=== INSTRUCTIONS TO FOLLOW ===
Please write out the listing line for line, starting at its very first line and stopping after the line that contains "Shell Helix Ultra 5W-40".

=== Begin Enclosure ===

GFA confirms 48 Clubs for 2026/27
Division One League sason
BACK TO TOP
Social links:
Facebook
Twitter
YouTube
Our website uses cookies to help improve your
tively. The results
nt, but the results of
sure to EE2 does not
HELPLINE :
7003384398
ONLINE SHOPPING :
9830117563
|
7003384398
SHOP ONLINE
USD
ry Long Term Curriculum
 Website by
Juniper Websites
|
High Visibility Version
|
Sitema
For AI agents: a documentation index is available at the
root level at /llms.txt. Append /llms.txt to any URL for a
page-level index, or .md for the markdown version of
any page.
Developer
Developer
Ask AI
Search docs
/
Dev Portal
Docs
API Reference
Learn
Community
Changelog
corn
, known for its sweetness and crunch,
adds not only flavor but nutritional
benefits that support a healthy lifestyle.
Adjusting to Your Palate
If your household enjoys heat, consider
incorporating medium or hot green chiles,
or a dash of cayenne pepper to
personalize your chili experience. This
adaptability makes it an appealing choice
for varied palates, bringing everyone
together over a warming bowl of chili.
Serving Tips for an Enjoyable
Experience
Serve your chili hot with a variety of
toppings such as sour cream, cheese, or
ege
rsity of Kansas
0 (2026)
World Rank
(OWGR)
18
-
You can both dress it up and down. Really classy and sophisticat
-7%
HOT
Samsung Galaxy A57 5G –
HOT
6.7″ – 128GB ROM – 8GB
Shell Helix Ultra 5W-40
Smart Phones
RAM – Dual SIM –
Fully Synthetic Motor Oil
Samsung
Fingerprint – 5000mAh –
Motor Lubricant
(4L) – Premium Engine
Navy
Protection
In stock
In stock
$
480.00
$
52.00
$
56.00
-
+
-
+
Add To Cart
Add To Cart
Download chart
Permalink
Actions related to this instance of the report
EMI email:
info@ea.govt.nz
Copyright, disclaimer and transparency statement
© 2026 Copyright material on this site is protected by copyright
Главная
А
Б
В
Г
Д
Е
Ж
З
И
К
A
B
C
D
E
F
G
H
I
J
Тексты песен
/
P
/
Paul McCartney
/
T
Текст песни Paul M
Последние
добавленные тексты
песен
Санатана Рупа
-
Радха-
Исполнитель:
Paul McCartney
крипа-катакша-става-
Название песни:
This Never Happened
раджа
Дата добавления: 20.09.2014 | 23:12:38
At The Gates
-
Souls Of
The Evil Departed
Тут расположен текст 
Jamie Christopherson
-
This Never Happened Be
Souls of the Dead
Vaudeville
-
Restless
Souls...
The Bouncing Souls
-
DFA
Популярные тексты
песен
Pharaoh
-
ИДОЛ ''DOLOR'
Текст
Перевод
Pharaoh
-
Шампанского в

=== End Enclosure ===

=== EXPECTED ANSWER ===
GFA confirms 48 Clubs for 2026/27
Division One League sason
BACK TO TOP
Social links:
Facebook
Twitter
YouTube
Our website uses cookies to help improve your
tively. The results
nt, but the results of
sure to EE2 does not
HELPLINE :
7003384398
ONLINE SHOPPING :
9830117563
|
7003384398
SHOP ONLINE
USD
ry Long Term Curriculum
 Website by
Juniper Websites
|
High Visibility Version
|
Sitema
For AI agents: a documentation index is available at the
root level at /llms.txt. Append /llms.txt to any URL for a
page-level index, or .md for the markdown version of
any page.
Developer
Developer
Ask AI
Search docs
/
Dev Portal
Docs
API Reference
Learn
Community
Changelog
corn
, known for its sweetness and crunch,
adds not only flavor but nutritional
benefits that support a healthy lifestyle.
Adjusting to Your Palate
If your household enjoys heat, consider
incorporating medium or hot green chiles,
or a dash of cayenne pepper to
personalize your chili experience. This
adaptability makes it an appealing choice
for varied palates, bringing everyone
together over a warming bowl of chili.
Serving Tips for an Enjoyable
Experience
Serve your chili hot with a variety of
toppings such as sour cream, cheese, or
ege
rsity of Kansas
0 (2026)
World Rank
(OWGR)
18
-
You can both dress it up and down. Really classy and sophisticat
-7%
HOT
Samsung Galaxy A57 5G –
HOT
6.7″ – 128GB ROM – 8GB
Shell Helix Ultra 5W-40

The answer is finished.